=== Okuma parçası ===
+++

B) Bir ülkede yaşayan ve o ülkeyi meydana getiren halkın çeşitli; ırk, dil, din, mezhep, adet, an’ane, çoğrafi koşul, eğitim farkı ve çeşidi, zenginlik ve fakirlik arasındaki uçurumu.. gibi çeşitli etkenlerin, iç-içe yaşayan halkdaki ortaya çıkan farklı sonuçlarının; "ETKİ ve TEPKİSİ" neticesinde ve bazan da bu sebeplerin "YOZLAŞMMASI" ile ortaya çıkan sonuçlarının dışavurumu sonucu halkın kendi arasında şiddetin hem de her türlüsü meydana gelmiyor mu?..
C) Enflasyon, haksız kazanç ve ücretlerin işe ve emeğe, eğitime ve tahsile göre değil torpile, akraba veya yandaşı kayırmaya, çeşitli imar numaraları ile halkın malını küçük bir zümre adına gasbedilip, bazı azınlık aniden çok zengin yapılırken.. büyük çoğunluğu ise gelir açısından yerinde sayması ve hatta enflasyona yenik düşerek veya tamamen işsiz kalarak kendisini ve evini geçindiremeyecek hale düşmesi.. gibi saymakla bitmeyecek çok çeşitli "SOSYAL ve EKONOMİK.." sebepten dolayı, sinir sistemi bozulan halkın içinde, şiddetin her türlüsü ortaya çıkmıyor mu?..

+++

=== Alıştırmanın amacı ===
Yukarıdaki okuma parçasını hiçbir harfini değiştirmeden baştan sona yazdır.

=== Verilen malzeme ===
+++

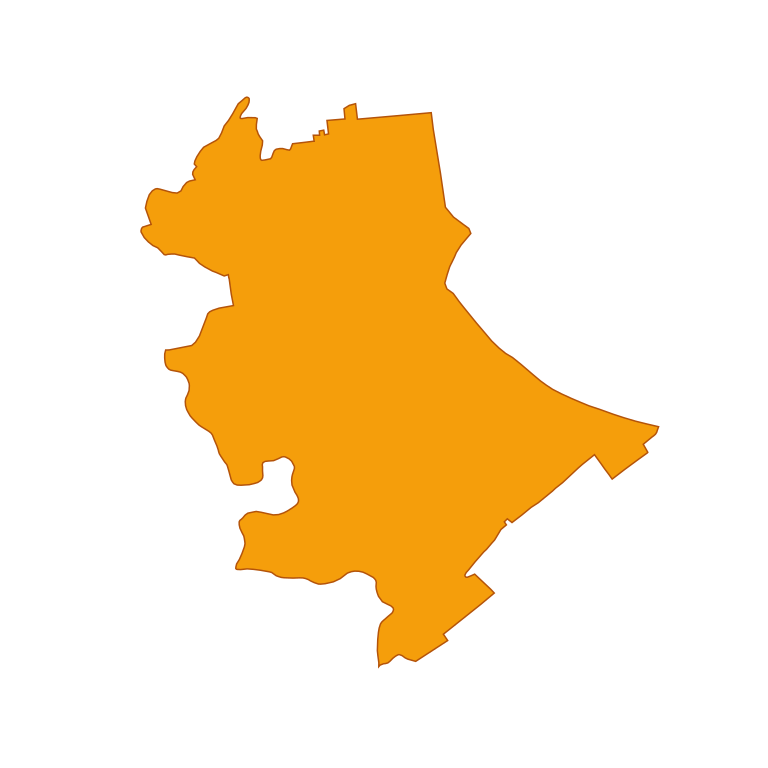 Ninh Bình, Ninh Bình, Vietnam, rotated 15°
{"feature_id": "81297802B33091662264636", "entity_name": "Ninh Bình", "entity_type": "district", "adm_level": 2, "iso_a3": "VNM", "parent_name": "Vietnam", "parent_adm1": "Ninh Bình", "projection": "albers", "projection_center": [105.965, 20.245], "detail": "fine", "context": "isolated", "style": "filled", "palette": "amber", "viewbox_px": 768, "rotation_deg": 15, "n_neighbors": 0, "source": "geoboundaries", "source_scale": "gbopen_adm2", "svg_char_len": 5318}
<svg xmlns="http://www.w3.org/2000/svg" viewBox="0 0 768 768"><g transform="rotate(15 384 384)"><path d="M452.1,658.3L452.9,656.6L456.0,654.3L457.7,653.7L459.9,652.4L461.4,650.4L462.5,648.5L463.5,646.7L465.2,644.4L466.3,643.2L467.8,641.8L469.1,641.4L471.9,641.7L475.1,643.0L478.1,643.6L486.4,643.7L503.1,625.1L511.9,615.3L506.1,610.3L534.5,571.8L544.6,557.4L540.3,554.7L520.8,544.2L518.1,546.4L514.5,549.1L513.2,549.4L511.9,548.5L511.6,547.4L512.2,544.8L513.8,541.7L518.1,532.0L523.8,520.4L525.8,517.2L529.2,510.0L531.2,506.1L534.6,494.3L538.7,488.4L535.9,486.0L538.0,482.3L543.5,484.7L551.1,474.8L558.1,465.0L563.8,458.7L574.4,443.9L576.6,440.3L582.0,433.1L593.4,414.8L596.4,410.3L605.6,397.8L608.7,400.3L614.5,405.0L618.9,408.7L624.9,413.4L627.5,415.6L629.0,416.8L638.8,404.0L648.7,391.6L656.2,382.4L656.5,381.7L650.0,375.1L656.4,366.1L658.0,364.1L659.2,362.3L659.9,360.1L660.0,357.7L660.3,354.2L648.0,354.6L637.0,354.8L636.2,354.8L624.6,354.5L613.4,353.9L600.5,352.8L587.5,352.0L582.2,351.3L579.1,350.9L568.6,349.4L557.9,347.6L548.2,345.5L541.3,343.2L534.5,340.6L525.5,336.4L511.3,329.6L501.4,325.2L493.6,323.0L485.8,319.5L476.9,314.6L467.7,308.2L457.4,301.1L441.1,289.3L435.3,285.0L427.4,278.6L420.2,275.9L418.6,273.7L416.6,270.8L416.7,261.9L417.1,253.9L417.7,250.5L417.8,250.3L419.2,243.0L419.8,238.4L422.5,229.8L425.8,222.7L428.9,216.1L425.7,211.8L419.2,209.3L407.9,204.8L397.6,197.4L383.9,165.6L379.6,156.1L365.7,125.3L359.4,109.7L357.5,110.4L329.4,120.7L289.8,135.1L284.0,120.6L278.4,123.8L274.1,128.4L277.7,138.1L260.7,144.2L265.7,156.8L262.5,158.5L262.1,158.7L260.1,154.4L256.0,156.4L257.4,160.4L251.3,162.0L253.7,167.6L252.4,168.0L244.8,171.1L233.5,175.6L232.9,181.2L232.2,182.6L229.8,182.8L225.3,182.8L222.3,183.6L219.1,185.1L217.7,186.9L217.2,189.9L216.9,193.9L216.1,195.8L211.0,198.4L208.1,199.6L206.9,199.2L206.0,197.8L205.3,195.5L204.7,191.0L204.6,184.7L204.2,182.5L203.8,180.5L201.3,178.4L199.8,177.1L197.7,175.0L196.3,172.8L194.7,170.8L193.6,166.5L192.8,160.3L190.7,160.1L183.5,161.9L178.3,164.3L176.9,164.6L176.2,164.3L176.0,163.7L176.0,162.0L176.5,159.6L179.2,154.0L179.3,153.8L179.6,152.9L180.4,149.7L180.7,146.8L180.3,144.5L179.8,143.1L178.9,142.6L178.1,142.4L177.1,142.5L175.9,143.4L173.3,147.3L170.7,151.0L169.7,154.9L167.9,162.2L165.6,169.7L162.9,176.0L162.8,176.7L162.1,183.5L160.8,189.4L158.8,192.2L153.7,197.0L148.5,202.0L146.3,206.9L144.4,212.9L143.6,217.6L143.8,220.6L146.8,222.6L145.1,226.0L144.5,228.6L144.9,231.0L147.7,234.4L148.8,235.6L143.6,238.3L141.2,240.5L138.9,245.2L137.9,250.0L134.8,253.1L129.9,253.9L117.1,253.8L114.3,254.0L112.6,254.8L110.2,257.4L108.3,261.9L107.7,268.9L108.0,275.8L117.8,290.1L110.3,294.9L109.6,296.4L109.6,298.7L110.0,300.0L114.5,304.6L119.7,307.8L125.0,310.1L130.1,311.0L134.6,313.6L138.2,315.9L139.8,315.8L141.6,314.7L145.3,313.4L148.3,312.6L152.7,312.5L161.1,312.0L168.3,311.4L171.0,313.0L174.5,315.2L180.6,317.3L189.0,319.3L193.1,319.7L201.7,321.0L205.3,318.7L206.7,321.8L207.0,321.9L213.2,336.7L218.3,347.2L205.1,353.4L199.5,357.1L197.0,359.3L196.6,360.0L195.6,361.8L195.3,366.2L193.8,380.5L193.3,385.4L191.1,392.4L188.3,396.6L167.7,406.7L164.3,407.7L164.4,411.7L165.4,415.6L166.8,419.4L168.2,422.0L169.0,423.0L170.6,424.3L172.4,425.4L174.3,425.8L176.2,425.7L181.2,425.3L184.2,425.2L186.9,425.8L189.4,427.2L191.3,428.4L193.3,430.6L195.7,434.0L196.5,436.2L196.9,438.3L197.4,440.6L197.0,445.1L196.3,448.7L196.3,450.1L196.6,452.5L197.9,456.2L200.0,459.7L202.0,461.9L205.0,464.9L207.6,466.7L212.2,469.5L215.8,471.5L218.9,472.6L227.0,475.0L229.7,476.2L231.5,477.7L234.9,482.3L238.6,487.0L241.1,490.8L241.7,492.0L243.0,494.0L245.1,496.0L250.2,500.5L253.0,502.5L254.1,504.0L256.9,508.6L259.6,513.3L261.3,516.2L263.0,517.8L264.9,519.2L268.3,519.6L272.0,518.8L280.0,516.1L284.8,513.5L287.5,511.8L289.4,509.7L290.4,508.3L291.0,506.0L290.7,503.8L289.1,499.2L288.1,495.4L287.3,493.5L287.4,491.3L289.2,489.5L292.3,488.3L297.2,486.6L301.1,483.6L304.2,480.9L306.1,480.1L307.7,480.0L311.8,480.9L314.8,482.5L318.7,486.7L319.3,488.5L319.3,489.9L319.1,493.2L319.0,494.9L319.1,497.5L319.7,501.0L321.3,505.4L326.0,511.5L328.6,513.9L330.2,515.8L331.0,517.0L331.7,519.1L331.7,520.5L331.3,522.1L330.0,524.3L327.5,527.4L323.3,531.9L320.4,534.5L316.0,537.4L311.0,539.1L305.2,539.4L298.5,539.7L293.5,540.2L290.6,541.6L285.9,544.0L283.9,546.4L283.3,547.6L282.3,549.8L281.2,551.6L280.2,552.9L279.8,554.2L279.9,555.1L280.6,557.5L282.2,560.6L285.4,564.4L287.9,567.1L289.0,569.2L290.4,572.4L291.1,574.3L291.3,577.5L290.7,584.5L289.7,590.9L288.2,596.0L288.3,599.1L288.6,600.6L289.4,601.1L290.2,601.1L293.5,600.4L299.6,598.0L305.9,596.8L312.6,595.9L321.9,595.1L324.3,595.1L326.6,596.0L329.5,597.1L331.9,597.3L334.8,597.4L337.6,597.0L346.4,595.0L352.5,593.1L355.9,592.3L358.6,592.2L361.6,592.5L364.0,593.2L367.9,593.9L372.4,594.2L374.6,593.7L378.9,592.1L386.3,588.2L392.1,583.3L397.5,576.2L398.3,575.6L401.1,573.7L404.2,572.3L408.2,571.4L412.4,571.2L416.6,571.9L423.7,573.6L425.4,574.6L426.8,575.7L427.9,577.6L428.7,581.7L429.6,584.1L431.2,587.0L432.4,588.8L433.7,590.6L436.0,592.4L438.8,594.7L440.3,595.0L444.6,595.9L448.0,596.5L450.6,597.8L451.5,599.1L451.6,600.0L451.5,601.6L451.0,603.2L448.5,606.8L444.6,612.6L443.4,614.6L442.7,616.8L442.5,621.1L442.9,625.3L444.1,632.5L446.6,643.3L448.5,648.2L451.2,654.7L452.1,658.3Z" fill="#f59e0b" stroke="#b45309" stroke-width="1.5"/></g></svg>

+++

=== Alıştırmanın cevabı ===
B) Bir ülkede yaşayan ve o ülkeyi meydana getiren halkın çeşitli; ırk, dil, din, mezhep, adet, an’ane, çoğrafi koşul, eğitim farkı ve çeşidi, zenginlik ve fakirlik arasındaki uçurumu.. gibi çeşitli etkenlerin, iç-içe yaşayan halkdaki ortaya çıkan farklı sonuçlarının; "ETKİ ve TEPKİSİ" neticesinde ve bazan da bu sebeplerin "YOZLAŞMMASI" ile ortaya çıkan sonuçlarının dışavurumu sonucu halkın kendi arasında şiddetin hem de her türlüsü meydana gelmiyor mu?..
C) Enflasyon, haksız kazanç ve ücretlerin işe ve emeğe, eğitime ve tahsile göre değil torpile, akraba veya yandaşı kayırmaya, çeşitli imar numaraları ile halkın malını küçük bir zümre adına gasbedilip, bazı azınlık aniden çok zengin yapılırken.. büyük çoğunluğu ise gelir açısından yerinde sayması ve hatta enflasyona yenik düşerek veya tamamen işsiz kalarak kendisini ve evini geçindiremeyecek hale düşmesi.. gibi saymakla bitmeyecek çok çeşitli "SOSYAL ve EKONOMİK.." sebepten dolayı, sinir sistemi bozulan halkın içinde, şiddetin her türlüsü ortaya çıkmıyor mu?..